Frequency of patients in remission was similar among early-onset and control groups, respectively (82% and 84%, P value = 0.72). Early-onset patients required higher doses of azathioprine (median 2.7 versus 2.0 mg·kg·d, P value = 1.1 × 10). Different doses resulted in comparable azathioprine active thioguanine nucleotide metabolite concentrations (median 263 versus 366 pmol/8 × 10 erythrocytes, P value = 0.41) and methylmercaptopurine nucleotide concentrations (median 1455 versus 1532 pmol/8 × 10 erythrocytes, P value = 0.60). Lower ratios between thioguanine nucleotide metabolites and azathioprine doses were found in early-onset patients (median 98 versus 184 pmol/8 × 10 erythrocytes·mg·kg·d, P value = 0.017). Interestingly, early-onset patients presented also higher thiopurine methyltransferase activity (median 476 versus 350 nmol methylmercaptopurine/mg hemoglobin/h, P-value = 0.046).
This study demonstrated that patients with early-onset IBD present increased inactivating azathioprine metabolism, likely because of elevated activity of the enzyme thiopurine methyltransferase.

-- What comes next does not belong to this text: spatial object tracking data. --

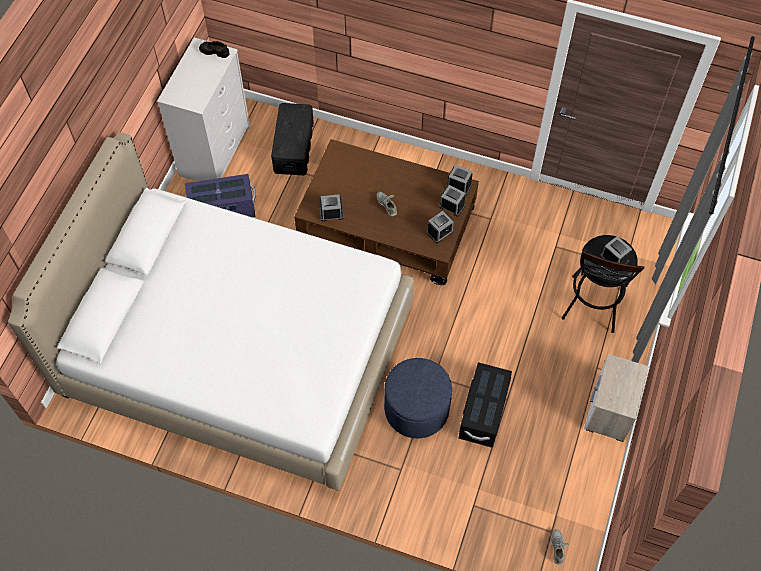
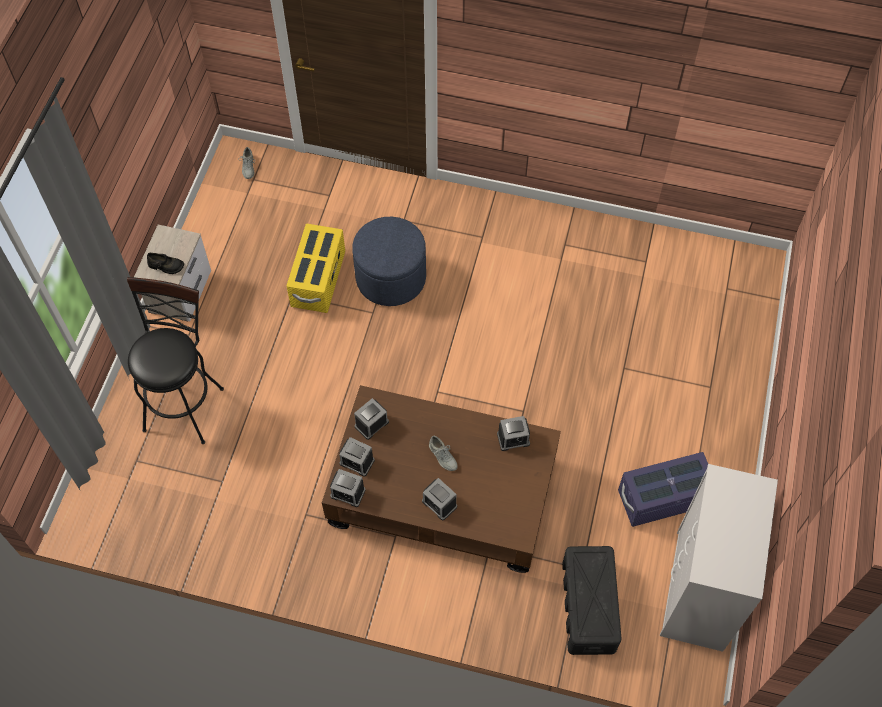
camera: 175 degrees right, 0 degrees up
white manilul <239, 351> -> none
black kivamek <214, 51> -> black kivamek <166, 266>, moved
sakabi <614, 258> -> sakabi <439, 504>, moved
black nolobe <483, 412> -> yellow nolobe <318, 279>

早发性炎症性肠病(IBD)通常具有侵袭性,并发症发生率高且需要手术治疗。尽管引入了高效生物药物,但对于早发性IBD患者,硫唑嘌呤治疗仍然很重要;然而,在这些患者中,硫唑嘌呤的反应似乎有所降低。本研究评估了在6家三级儿科转诊中心接受治疗的IBD患儿的硫唑嘌呤剂量、代谢物浓度及其与患者年龄的关系。
对17例早发性(年龄<6岁,病例组)和51例非早发性(年龄>12岁且<18岁,对照组)IBD患者进行至少3个月的治疗后,评估硫唑嘌呤剂量、代谢物和临床效果。根据治疗效果(反应和不良反应)调整硫唑嘌呤剂量。采用高效液相色谱-紫外检测(HPLC-UV)法测定硫唑嘌呤代谢物和硫嘌呤甲基转移酶活性。
早发性组和对照组患者的缓解频率相似(分别为82%和84%,P值=0.72)。早发性患者需要更高剂量的硫唑嘌呤(中位数为2.7 对比 2.0 mg·kg·d,P值=1.1×10)。不同剂量导致硫唑嘌呤活性硫鸟嘌呤核苷酸代谢物浓度相当(中位数为263对比366 pmol/8×10红细胞,P值=0.41)以及甲基巯基嘌呤核苷酸浓度相当(中位数为1455对比1532 pmol/8×10红细胞,P值=0.60)。早发性患者的硫鸟嘌呤核苷酸代谢物与硫唑嘌呤剂量的比率较低(中位数为98对比184 pmol/8×10红细胞·mg·kg·d,P值=0.017)。有趣的是,早发性患者的硫嘌呤甲基转移酶活性也较高(中位数为476对比350 nmol甲基巯基嘌呤/mg血红蛋白/h,P值=0.046)。
本研究表明,早发性IBD患者的硫唑嘌呤代谢失活增加,可能是由于硫嘌呤甲基转移酶的活性升高。